SOURCE DOCUMENT:
- - -

As another commenter highlighted, sometimes strategy determines that you should play defensively and get lower score instead, in which case high-score may not measure how well the player plays (if that's your definition of good/quality, as opposed to excitement). Similarly, a game where a player has lousy tiles but played well given the circumstances may score lower than one where a player has abundance of easy bingos and can afford to miss one or two good plays and still win.

If what you want to measure if how well the player plays, one other way is to benchmark it against the theoretical best play. Usually what is used is the play made by a powerful Scrabble-playing software in similar circumstances. This is a common practice amongst serious Scrabble tournament players who are trying improve their play quality.

A couple of popular software that can be used for this are Quackle and Elise. I personally use Quackle so my explanation will be based on that, but the same concept applies for all software (and Elise plays better, albeit slower, than Quackle).

What I do is I will key in the racks (i.e. the 7 letters held by a player) for every turn, and also the actual move played, into Quackle. I will ask Quackle to also choose its optimum play (or list of possible plays, ranked in descending order from the best). Quackle can then run a simulation on what happens for the various plays, and calculate the equity point for each move.

Equity point is the nett point for a move, instead of the score itself. By nett point usually it means the score, minus the score of the opponent's reply, plus my score for the next move. This will account for both defence (reducing opponent's score) and tactics (sacrificing current score for me to score bigger next move). Since Quackle can calculate equity points for all moves, I can then compare the equity difference between my move and Quackle's best move. The number of equity point my move is lower than Quackle's best move's equity point, is the equity loss. The lower the equity loss, the better the play was. Sum up the equity loss for each play, and you have the equity loss for the whole game.

- - -

EXERCISE BRIEF:
Answer these from the Scrabble text:
(a) Which two programs does it name as popular for this kind of analysis?
(b) What does the writer key into Quackle for every turn?
(c) How is the equity loss for a whole game obtained?
The listing comes from a separate, unrelated source.

- - -

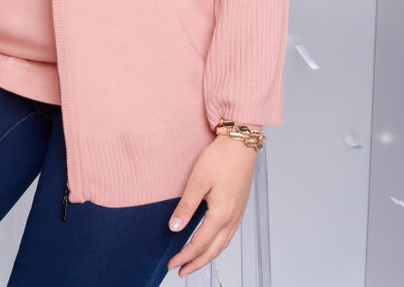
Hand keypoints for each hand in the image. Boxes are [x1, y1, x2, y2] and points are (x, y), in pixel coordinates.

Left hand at [167, 134, 257, 276]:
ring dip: (208, 256)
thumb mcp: (198, 180)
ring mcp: (238, 214)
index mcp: (221, 214)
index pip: (200, 243)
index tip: (172, 264)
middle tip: (181, 271)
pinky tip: (211, 243)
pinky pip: (228, 235)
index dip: (185, 256)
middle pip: (213, 250)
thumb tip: (174, 228)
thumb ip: (186, 206)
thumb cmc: (220, 157)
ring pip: (222, 245)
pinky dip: (218, 245)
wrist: (241, 143)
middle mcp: (232, 218)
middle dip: (196, 263)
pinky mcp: (239, 207)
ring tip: (194, 262)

- - -

TASK SOLUTION:
(a) Quackle and Elise.
(b) The rack (the 7 letters held by a player) and the actual move played.
(c) By summing up the equity loss for each play.